The only remaining action that actually moves the token into existence is a CourtListener API token mint at https://www.courtlistener.com/profile/api/, which requires a human-attested login to the CourtListener web UI. That is a genuinely human-only step — not a chat credential ask, not a workaround. It is the canonical out-of-band capability acquisition.

Action

Closing this issue as superseded by a narrower follow-up: #TBD (operator mints CL token at courtlistener.com, then standard op item create → Secrets Store sync runs and unblocks the deploy).

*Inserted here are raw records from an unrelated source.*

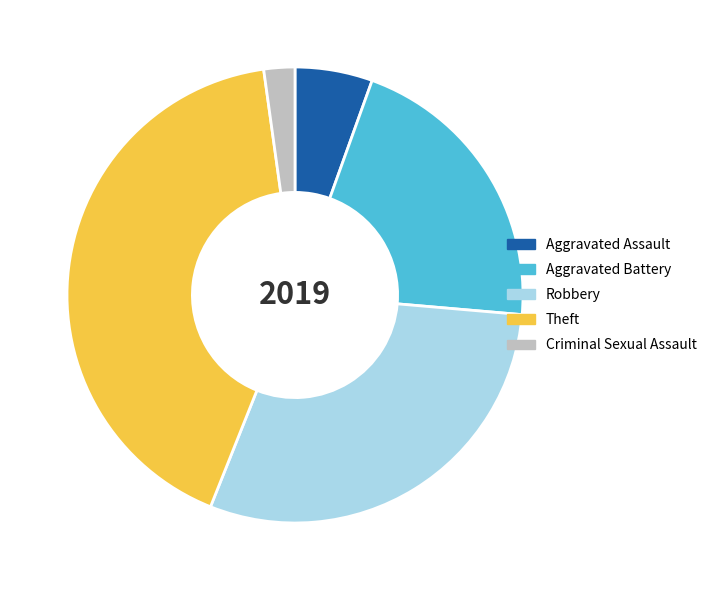

Rank the categories by value from highest to lowest.

Theft, Robbery, Aggravated Battery, Aggravated Assault, Criminal Sexual Assault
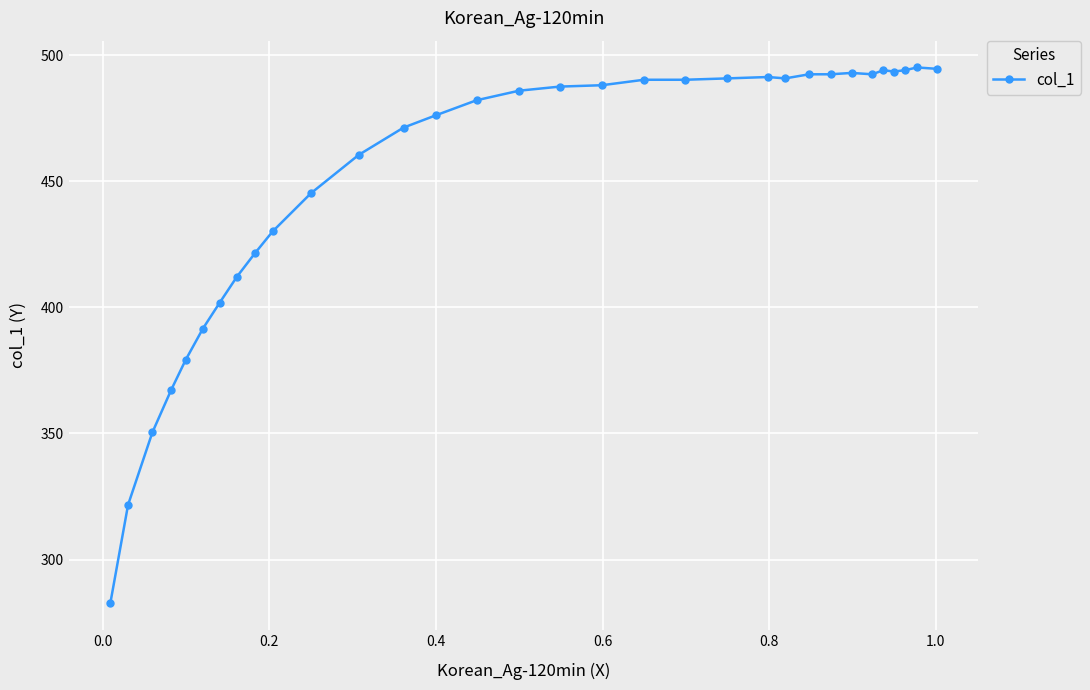

What is the average value?

451.6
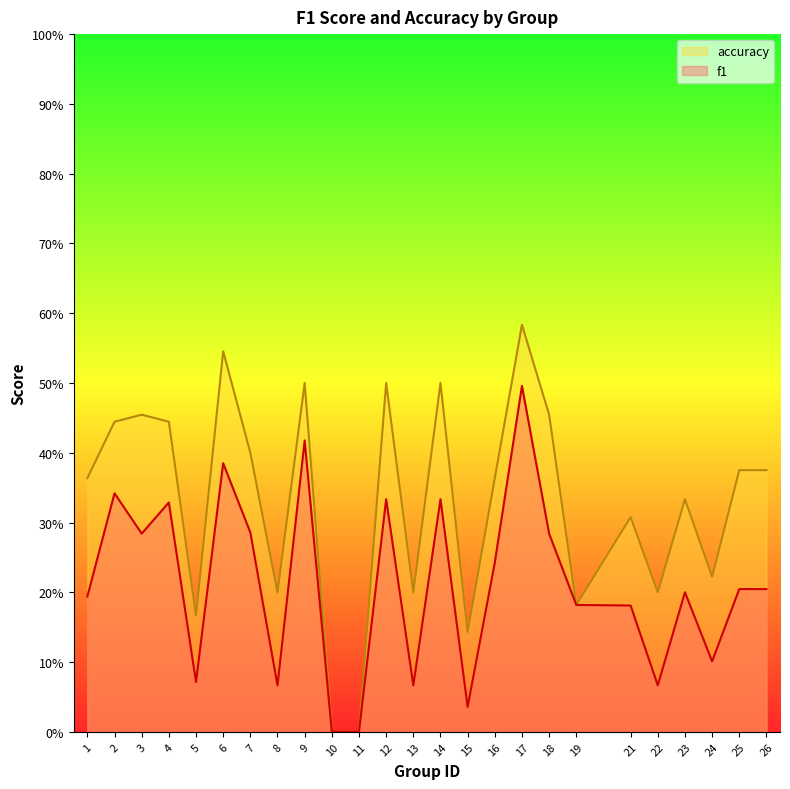

List the series in order of their overall mean, lowest first.

f1, accuracy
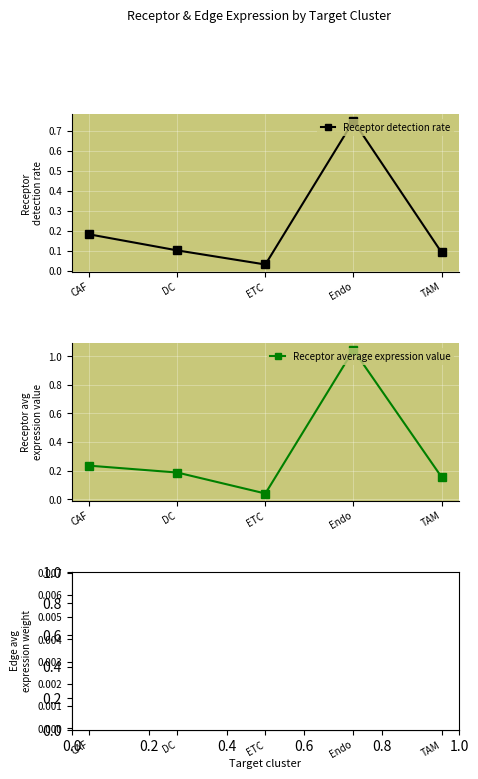

What is the sum of the Receptor average expression value values at DC and TAM?

0.3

Fix path (3) — rotate CHITTY_CONNECT_TOKEN — remains independently valid hygiene work but is orthogonal to the CL deploy and will be tracked separately.

[chitcommit]

Closed as superseded by #238. CloudflareMCP probe established the token does not exist on any credential surface (not just unrouted), so the three fix paths in the original issue are not satisfiable. #238 captures the single genuinely human-required action: mint a CourtListener API key at courtlistener.com/profile/api/.